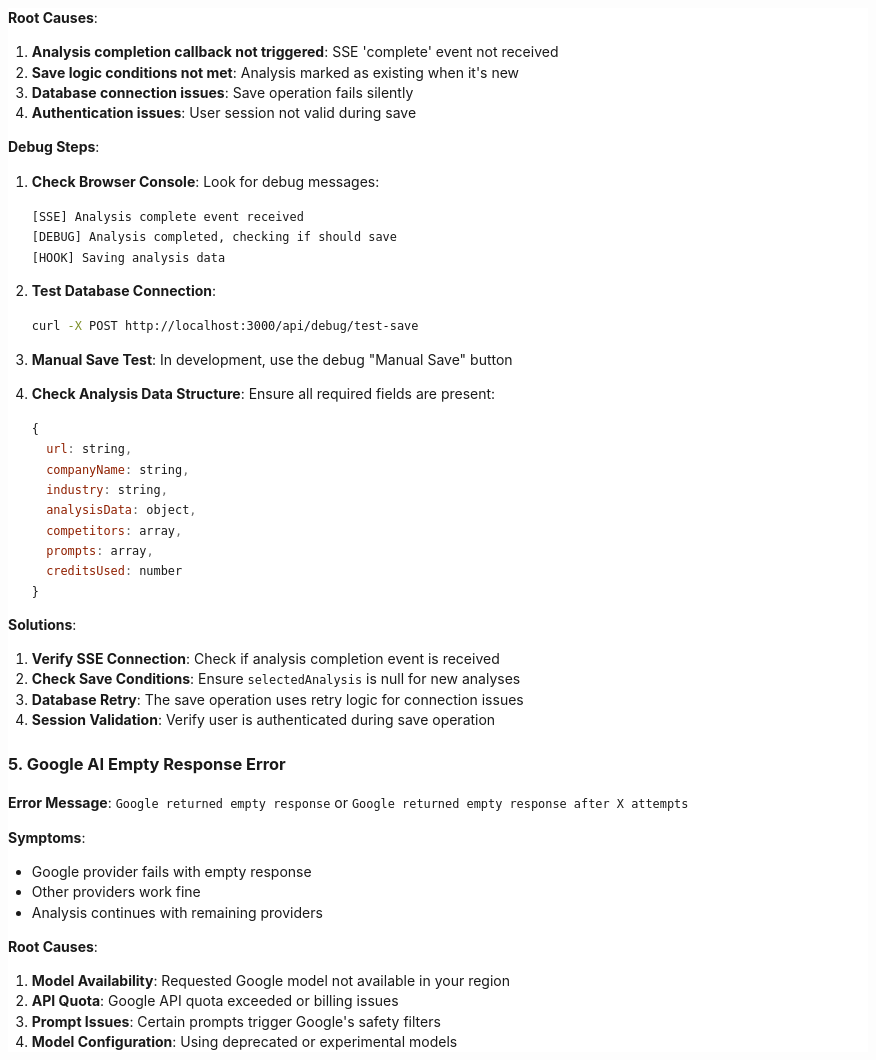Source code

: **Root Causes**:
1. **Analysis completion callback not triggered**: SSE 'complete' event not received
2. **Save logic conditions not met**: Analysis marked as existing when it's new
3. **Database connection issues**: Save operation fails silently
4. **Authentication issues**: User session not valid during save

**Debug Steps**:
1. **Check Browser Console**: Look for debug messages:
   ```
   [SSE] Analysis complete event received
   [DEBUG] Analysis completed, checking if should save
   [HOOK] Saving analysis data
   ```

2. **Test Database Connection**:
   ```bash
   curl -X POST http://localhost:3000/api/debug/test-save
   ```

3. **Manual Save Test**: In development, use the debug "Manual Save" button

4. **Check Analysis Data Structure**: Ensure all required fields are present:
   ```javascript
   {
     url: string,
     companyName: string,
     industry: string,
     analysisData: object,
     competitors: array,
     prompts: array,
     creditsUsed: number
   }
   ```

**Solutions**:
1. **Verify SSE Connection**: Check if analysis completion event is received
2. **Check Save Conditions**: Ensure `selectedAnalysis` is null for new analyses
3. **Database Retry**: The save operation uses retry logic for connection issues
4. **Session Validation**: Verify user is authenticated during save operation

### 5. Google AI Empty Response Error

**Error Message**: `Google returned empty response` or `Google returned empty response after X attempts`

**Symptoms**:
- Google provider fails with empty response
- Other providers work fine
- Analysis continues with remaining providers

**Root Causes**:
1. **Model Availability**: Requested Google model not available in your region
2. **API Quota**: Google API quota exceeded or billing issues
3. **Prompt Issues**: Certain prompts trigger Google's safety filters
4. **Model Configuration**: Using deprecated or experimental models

---------------

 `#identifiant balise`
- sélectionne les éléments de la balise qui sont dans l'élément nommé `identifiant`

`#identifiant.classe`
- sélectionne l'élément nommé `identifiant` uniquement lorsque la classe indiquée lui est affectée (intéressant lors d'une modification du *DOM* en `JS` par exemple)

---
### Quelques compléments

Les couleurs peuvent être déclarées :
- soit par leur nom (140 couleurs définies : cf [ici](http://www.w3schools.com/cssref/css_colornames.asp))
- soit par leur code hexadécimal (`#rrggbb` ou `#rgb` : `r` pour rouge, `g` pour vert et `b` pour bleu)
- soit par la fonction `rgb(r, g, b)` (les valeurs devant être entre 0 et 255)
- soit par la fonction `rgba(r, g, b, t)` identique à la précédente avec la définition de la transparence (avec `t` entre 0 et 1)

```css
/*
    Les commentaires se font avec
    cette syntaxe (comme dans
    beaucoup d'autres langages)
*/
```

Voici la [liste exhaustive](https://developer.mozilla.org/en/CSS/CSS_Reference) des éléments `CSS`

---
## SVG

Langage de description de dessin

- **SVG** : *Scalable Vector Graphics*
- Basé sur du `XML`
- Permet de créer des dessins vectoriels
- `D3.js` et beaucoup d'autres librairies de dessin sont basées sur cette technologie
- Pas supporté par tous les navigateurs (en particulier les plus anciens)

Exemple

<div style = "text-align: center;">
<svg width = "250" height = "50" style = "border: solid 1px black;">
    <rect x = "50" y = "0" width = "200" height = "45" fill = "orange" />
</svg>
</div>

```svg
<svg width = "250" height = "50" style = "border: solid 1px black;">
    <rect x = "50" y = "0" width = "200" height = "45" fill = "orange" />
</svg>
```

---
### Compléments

---------------

■ **Work instruction**
In the entries above, please find the line with "4. **Session Validation**: Verify" and the line with "3. **Prompt Issues**: Certain", then write out exactly those two lines and every line between them, and nothing more.

■ **Answer space**
4. **Session Validation**: Verify user is authenticated during save operation

### 5. Google AI Empty Response Error

**Error Message**: `Google returned empty response` or `Google returned empty response after X attempts`

**Symptoms**:
- Google provider fails with empty response
- Other providers work fine
- Analysis continues with remaining providers

**Root Causes**:
1. **Model Availability**: Requested Google model not available in your region
2. **API Quota**: Google API quota exceeded or billing issues
3. **Prompt Issues**: Certain prompts trigger Google's safety filters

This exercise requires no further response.